§ **WHAT YOU ARE ASKED TO DO**
In the Macross character commentary below, condense the paragraph beginning "Here is finally a Zentradi character" into a short bulleted list that keeps its main facts.

§ **EXTRACT PROVIDED**
I'll admit she looks pretty fucking awesome attacking Vajra with the FAST Packs, and seeing a Zentradi live a casual human life to that open extent is cute, but that's really it for me.

Klan Klangs' appearances in the Macross Frontier films made her more tolerable and her bodily affliction seem more neutral, but only through reducing her role. I still can't like her, even then. Now she's just inoffensive, rather than interesting.

Michel Blanc

He's a tiny bit of a Max expy, with a cocky attitude, a blue mech, and glasses (in this case, actual glasses), but I like him a little. His "tragic" relationship with Klan Klang still can't make me bat an eye, though. His heritage manifests as no special traits, but again he is, thankfully, another benign male peace child.

Richard Bilra

Here is finally a Zentradi character with true gravitas, with highly individualized dreams and goals, the epitome of the freedom his race has gained. He is doubly notable as a male character with those traits, and one who lacks similarity to other characters. I don't even mind that he partly resembles the ugly male designs of DYRL, because he's an original character so there's nothing to ruin, and he looks more human than they did anyway. Also, he has an awesome life-sized train yard.

In short, Bilra is one thing I want to see more of with Zentradi characters. Characters with significance, desires, treated with at least some level of seriousness, who, in short, feel like they matter, like they are vivid beings.

And yet, it was revealed that Bilra's entire grand dream, this desire for a galactic communications network, was only because he wanted to find Minmay. I still have difficulty articulating my objection without seeming as though Minmay isn't important to the Zentradi. She certainly is, and I could have accepted Bilra's search for Minmay to be a bonus that he intended to capitalize on while meeting a larger dream. But it's then clarified that finding the lost idol is his one and only motivation.

If it's all just for Minmay, it lessens Bilra's individuality, his distinction as his own character. Minmay can still be a legend, a partial motivation, but not the whole definition of his character. True freedom would not be defining oneself by one's heroes, but pursuing one's goals for their own sake.

As with Elmo Kridanik, I also wonder about his human name, whether it's to symbolize his new life, or he changed it for appearances. We'll likely never know, since such political concerns aren't Macross' prerogative, but it's interesting to speculate nonetheless.

The Shoppers of the Folmo Mall

Completely adorable. I about hit the roof when I saw the name of this thing, and it's wonderful visual. Sure, it's completely impractical and improbable to have giant Zentradi living normal human lives, but Macross has never been about physical realism, and if one can believe the Zentradi can exist without collapsing under their own weight, then being able to live like this is quite easy to accept.

Everybody from Galia 4

I'm really not happy with anything about "Fastest Delivery". I like the idea of Zentradi living in different tiers when it comes to relationships with humanity, but here it's just transplanting Zentradi who somehow act just like the original series into a modern setting, and then having them be passive and disposable.

In fiction, there will always be characters who just there to get the axe, but since this is the largest group of Zentradi with speaking roles that we have seen in a long time, it makes the treatment of these characters more disquieting than it would otherwise be. There's nothing really to counteract something like "Fastest Delivery" at all.

§ **INFORMATION GIVEN**
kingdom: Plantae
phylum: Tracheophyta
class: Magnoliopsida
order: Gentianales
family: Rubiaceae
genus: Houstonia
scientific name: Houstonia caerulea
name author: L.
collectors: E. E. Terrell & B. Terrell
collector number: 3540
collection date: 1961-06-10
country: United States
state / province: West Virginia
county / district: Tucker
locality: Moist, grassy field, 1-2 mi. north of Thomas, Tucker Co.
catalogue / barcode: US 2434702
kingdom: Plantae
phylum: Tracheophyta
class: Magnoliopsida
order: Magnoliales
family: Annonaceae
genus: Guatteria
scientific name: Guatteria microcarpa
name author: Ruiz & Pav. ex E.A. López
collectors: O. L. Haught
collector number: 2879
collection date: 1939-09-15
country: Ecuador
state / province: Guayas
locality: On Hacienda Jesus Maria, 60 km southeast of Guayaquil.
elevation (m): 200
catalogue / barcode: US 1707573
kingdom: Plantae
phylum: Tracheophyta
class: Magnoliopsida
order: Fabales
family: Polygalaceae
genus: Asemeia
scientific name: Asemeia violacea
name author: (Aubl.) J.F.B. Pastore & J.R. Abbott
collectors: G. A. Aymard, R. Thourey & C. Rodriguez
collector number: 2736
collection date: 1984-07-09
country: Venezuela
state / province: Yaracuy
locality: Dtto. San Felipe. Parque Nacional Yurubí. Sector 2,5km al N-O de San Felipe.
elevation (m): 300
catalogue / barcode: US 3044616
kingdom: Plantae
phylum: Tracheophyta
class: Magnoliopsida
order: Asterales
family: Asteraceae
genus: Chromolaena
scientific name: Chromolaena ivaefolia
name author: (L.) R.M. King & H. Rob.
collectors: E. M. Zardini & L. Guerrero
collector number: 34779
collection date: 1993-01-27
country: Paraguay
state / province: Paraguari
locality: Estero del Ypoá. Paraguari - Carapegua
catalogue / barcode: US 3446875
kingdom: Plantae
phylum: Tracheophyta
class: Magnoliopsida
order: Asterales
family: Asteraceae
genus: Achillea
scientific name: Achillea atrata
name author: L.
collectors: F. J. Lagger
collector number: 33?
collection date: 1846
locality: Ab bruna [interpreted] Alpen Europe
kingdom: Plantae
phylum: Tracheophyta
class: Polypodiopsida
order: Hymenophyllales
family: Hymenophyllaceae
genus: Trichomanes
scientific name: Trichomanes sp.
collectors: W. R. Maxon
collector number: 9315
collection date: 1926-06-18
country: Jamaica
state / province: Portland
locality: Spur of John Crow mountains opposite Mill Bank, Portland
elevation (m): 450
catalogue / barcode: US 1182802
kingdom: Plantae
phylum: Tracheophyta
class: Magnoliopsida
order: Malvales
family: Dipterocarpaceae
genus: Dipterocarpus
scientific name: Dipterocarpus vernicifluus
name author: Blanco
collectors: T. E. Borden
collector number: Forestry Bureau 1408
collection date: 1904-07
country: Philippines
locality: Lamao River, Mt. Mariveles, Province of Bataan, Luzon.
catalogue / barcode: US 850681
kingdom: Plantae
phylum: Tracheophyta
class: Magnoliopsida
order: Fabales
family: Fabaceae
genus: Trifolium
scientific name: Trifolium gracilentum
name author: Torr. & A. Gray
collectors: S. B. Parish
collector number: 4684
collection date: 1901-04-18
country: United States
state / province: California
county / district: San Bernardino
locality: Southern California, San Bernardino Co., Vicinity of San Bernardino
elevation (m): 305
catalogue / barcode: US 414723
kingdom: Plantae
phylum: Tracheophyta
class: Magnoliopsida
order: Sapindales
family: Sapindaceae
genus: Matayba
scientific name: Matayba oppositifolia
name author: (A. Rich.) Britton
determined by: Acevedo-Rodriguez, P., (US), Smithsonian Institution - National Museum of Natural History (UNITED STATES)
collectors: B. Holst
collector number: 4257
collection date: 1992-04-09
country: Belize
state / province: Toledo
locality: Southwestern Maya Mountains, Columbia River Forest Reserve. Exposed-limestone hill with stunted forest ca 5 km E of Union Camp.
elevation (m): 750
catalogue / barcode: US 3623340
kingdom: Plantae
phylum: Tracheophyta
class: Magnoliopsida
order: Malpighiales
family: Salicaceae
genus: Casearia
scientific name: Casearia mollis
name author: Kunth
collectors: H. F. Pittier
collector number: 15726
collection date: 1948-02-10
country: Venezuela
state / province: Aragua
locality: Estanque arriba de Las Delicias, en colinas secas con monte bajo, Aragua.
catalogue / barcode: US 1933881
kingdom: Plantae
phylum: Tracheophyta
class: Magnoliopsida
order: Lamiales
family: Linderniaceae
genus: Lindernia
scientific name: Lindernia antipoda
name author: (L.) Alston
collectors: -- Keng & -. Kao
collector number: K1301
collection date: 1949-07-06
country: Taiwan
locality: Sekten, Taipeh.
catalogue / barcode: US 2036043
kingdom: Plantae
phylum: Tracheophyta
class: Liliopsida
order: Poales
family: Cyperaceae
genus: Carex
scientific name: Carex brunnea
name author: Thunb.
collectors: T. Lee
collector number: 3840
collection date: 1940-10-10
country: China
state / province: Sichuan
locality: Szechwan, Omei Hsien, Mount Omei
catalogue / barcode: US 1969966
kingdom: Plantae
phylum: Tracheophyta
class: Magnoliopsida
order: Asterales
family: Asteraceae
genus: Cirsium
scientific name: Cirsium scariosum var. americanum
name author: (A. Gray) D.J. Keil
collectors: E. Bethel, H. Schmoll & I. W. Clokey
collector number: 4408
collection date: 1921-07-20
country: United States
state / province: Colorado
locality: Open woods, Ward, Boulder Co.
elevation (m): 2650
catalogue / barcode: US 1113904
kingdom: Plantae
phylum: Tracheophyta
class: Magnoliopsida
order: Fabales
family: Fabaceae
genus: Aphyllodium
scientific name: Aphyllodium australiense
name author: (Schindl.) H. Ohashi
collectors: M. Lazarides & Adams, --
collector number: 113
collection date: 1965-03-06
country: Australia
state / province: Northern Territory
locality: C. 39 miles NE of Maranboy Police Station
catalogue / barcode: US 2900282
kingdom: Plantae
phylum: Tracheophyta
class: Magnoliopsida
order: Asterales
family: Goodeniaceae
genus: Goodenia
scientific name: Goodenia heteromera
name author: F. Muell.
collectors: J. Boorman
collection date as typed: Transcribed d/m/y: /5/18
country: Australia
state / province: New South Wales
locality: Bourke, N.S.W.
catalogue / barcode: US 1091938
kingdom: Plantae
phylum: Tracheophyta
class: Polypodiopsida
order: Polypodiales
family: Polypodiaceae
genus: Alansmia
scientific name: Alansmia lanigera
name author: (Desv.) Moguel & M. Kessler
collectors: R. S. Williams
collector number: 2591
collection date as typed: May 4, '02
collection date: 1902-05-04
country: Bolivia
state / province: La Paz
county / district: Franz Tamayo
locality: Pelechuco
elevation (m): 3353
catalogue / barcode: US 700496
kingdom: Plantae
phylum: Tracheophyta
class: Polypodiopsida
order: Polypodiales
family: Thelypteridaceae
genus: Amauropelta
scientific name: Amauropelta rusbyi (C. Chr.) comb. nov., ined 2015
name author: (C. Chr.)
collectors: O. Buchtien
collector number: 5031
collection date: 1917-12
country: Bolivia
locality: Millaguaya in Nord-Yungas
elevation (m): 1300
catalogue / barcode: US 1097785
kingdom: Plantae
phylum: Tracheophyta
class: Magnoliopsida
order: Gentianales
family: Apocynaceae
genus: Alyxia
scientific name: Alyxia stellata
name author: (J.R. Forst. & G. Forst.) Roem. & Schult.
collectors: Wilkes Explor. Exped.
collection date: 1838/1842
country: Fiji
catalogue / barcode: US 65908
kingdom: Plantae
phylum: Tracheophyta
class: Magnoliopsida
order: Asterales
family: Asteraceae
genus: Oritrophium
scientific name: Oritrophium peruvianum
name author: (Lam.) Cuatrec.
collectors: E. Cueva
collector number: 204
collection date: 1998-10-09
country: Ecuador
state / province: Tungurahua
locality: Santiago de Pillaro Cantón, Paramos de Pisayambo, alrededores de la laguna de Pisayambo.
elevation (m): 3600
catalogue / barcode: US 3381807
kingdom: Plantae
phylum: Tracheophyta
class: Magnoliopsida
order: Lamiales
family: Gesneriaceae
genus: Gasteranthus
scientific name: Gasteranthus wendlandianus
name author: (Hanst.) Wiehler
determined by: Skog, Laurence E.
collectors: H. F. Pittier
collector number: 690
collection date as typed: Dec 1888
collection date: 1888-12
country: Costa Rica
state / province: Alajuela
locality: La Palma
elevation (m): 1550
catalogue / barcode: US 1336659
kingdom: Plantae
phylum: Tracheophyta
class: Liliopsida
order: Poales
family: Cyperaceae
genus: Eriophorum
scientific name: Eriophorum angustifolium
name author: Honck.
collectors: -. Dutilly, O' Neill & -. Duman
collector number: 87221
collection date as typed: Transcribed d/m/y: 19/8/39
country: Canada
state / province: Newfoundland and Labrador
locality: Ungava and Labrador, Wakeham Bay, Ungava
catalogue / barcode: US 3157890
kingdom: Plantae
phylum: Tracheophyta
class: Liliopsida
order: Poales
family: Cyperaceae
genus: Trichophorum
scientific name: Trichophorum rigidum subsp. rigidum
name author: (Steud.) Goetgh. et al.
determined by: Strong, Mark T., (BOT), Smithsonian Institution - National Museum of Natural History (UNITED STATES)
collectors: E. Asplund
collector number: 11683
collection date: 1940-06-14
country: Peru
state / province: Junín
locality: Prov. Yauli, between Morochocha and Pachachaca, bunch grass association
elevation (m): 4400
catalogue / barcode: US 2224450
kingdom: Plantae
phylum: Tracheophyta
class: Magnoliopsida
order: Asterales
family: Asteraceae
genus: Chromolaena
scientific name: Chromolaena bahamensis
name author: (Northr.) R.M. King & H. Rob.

§ **SOLUTION**
- Bilra is a Zentradi character with real gravitas and highly individualized dreams and goals, embodying the freedom his race has gained.
- He stands out both as a male character with those traits and as one unlike other characters.
- His partial resemblance to the ugly male designs of DYRL is no problem. He is an original character, so there is nothing to ruin, and he looks more human than they did.
- He has an awesome life-sized train yard.